After a jury found the Minnesota police officer who killed Philando Castile not guilty on Friday, Castile's mother Valerie pushed back against the decision. Philando Castile is a St. Louis County, Missouri native.
"People have died for us to have these rights and now we're devolving. We're going back down to 1969. Damn. What is it going to take? I'm mad as hell right now, yes I am," she said.
Castile defended her son, who was killed in July, saying he would never jeopardize someone's life, especially with his girlfriend and her child in the car at the time. Philando Castile was killed during a traffic stop, and his girlfriend live streamed the moments after on Facebook Live.
"I will continue to say murder because where in this planet do you tell the truth and you be honest and you still be murdered by the police of Minnesota?" Castile asked.
Later Friday, thousands of people gathered on the steps of the state Capitol in St. Paul, holding signs and banners and chanting in response to the not guilty verdict.
Jeronimo Yanez was cleared of a manslaughter charge as well as two lesser charges. After the verdict was read, Castile yelled an expletive and family and friends left the courtroom in tears.
"My son loved this state. He had one tattoo on his body, and it was of the Twin Cities," Castile said. "My son loved this city, and this city killed my son."
Castile also addressed the crowd directly after leaving the courthouse, expressing her disappointment.
"The system continues to fail black people, and it will continue to fail you all. Like I said, because this happened with Philando, when they get done with us, they coming for you, for you, for you and all your interracial children," Castile said. "Y'all are next, and you will be standing up here fighting for justice just as well as I am."
Meanwhile, in St. Louis, the family of Castile spoke out on the verdict.
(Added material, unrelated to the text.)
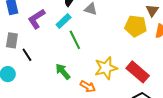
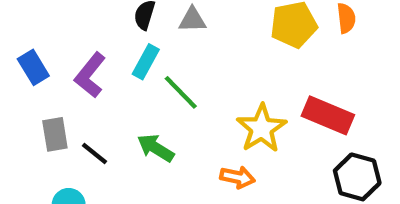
green arrow: (63, 71) -> (156, 148), moved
“I prayed every day that we'd get a conviction,” said Philando Castile’s uncle Stacy Castile. He and his brother Gregory Taylor watch from St. Louis County Friday as as the Minnesota jury acquitted officer Yanez in their nephew’s death.
“Everybody is hurt and crying,” said Taylor of the family’s reaction to the news. “We thought sure that we'd get some justice this time.”
“I'm fighting mad. It's not like I'm going to go out and hurt nobody but this type of treatment can't continue. But it's been continuing.”